Task instructions —
Lines containing the word "Tumor" are to be copied from the data below.

Available data —
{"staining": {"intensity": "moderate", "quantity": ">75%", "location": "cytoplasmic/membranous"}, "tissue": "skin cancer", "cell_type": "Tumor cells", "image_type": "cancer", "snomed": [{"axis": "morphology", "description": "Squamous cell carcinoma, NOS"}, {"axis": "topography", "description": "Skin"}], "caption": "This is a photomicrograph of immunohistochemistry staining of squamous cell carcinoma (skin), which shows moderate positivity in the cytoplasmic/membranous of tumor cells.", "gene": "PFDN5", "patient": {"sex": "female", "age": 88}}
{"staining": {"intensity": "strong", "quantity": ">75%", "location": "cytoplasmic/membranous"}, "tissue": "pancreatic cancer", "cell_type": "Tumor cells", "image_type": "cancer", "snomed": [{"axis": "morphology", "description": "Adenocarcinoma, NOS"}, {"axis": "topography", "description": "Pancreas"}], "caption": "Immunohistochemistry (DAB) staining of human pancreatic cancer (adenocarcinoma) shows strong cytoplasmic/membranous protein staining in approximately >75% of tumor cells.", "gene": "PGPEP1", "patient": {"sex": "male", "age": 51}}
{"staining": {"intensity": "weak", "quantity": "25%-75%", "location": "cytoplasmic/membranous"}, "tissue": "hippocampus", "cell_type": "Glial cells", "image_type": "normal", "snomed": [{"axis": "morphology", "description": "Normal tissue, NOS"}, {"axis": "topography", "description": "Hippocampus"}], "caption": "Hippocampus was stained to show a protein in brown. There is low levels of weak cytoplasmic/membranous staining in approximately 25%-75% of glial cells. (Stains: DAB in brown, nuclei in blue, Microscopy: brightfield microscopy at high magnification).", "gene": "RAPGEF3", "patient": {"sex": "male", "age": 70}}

Finished exercise —
{"staining": {"intensity": "moderate", "quantity": ">75%", "location": "cytoplasmic/membranous"}, "tissue": "skin cancer", "cell_type": "Tumor cells", "image_type": "cancer", "snomed": [{"axis": "morphology", "description": "Squamous cell carcinoma, NOS"}, {"axis": "topography", "description": "Skin"}], "caption": "This is a photomicrograph of immunohistochemistry staining of squamous cell carcinoma (skin), which shows moderate positivity in the cytoplasmic/membranous of tumor cells.", "gene": "PFDN5", "patient": {"sex": "female", "age": 88}}
{"staining": {"intensity": "strong", "quantity": ">75%", "location": "cytoplasmic/membranous"}, "tissue": "pancreatic cancer", "cell_type": "Tumor cells", "image_type": "cancer", "snomed": [{"axis": "morphology", "description": "Adenocarcinoma, NOS"}, {"axis": "topography", "description": "Pancreas"}], "caption": "Immunohistochemistry (DAB) staining of human pancreatic cancer (adenocarcinoma) shows strong cytoplasmic/membranous protein staining in approximately >75% of tumor cells.", "gene": "PGPEP1", "patient": {"sex": "male", "age": 51}}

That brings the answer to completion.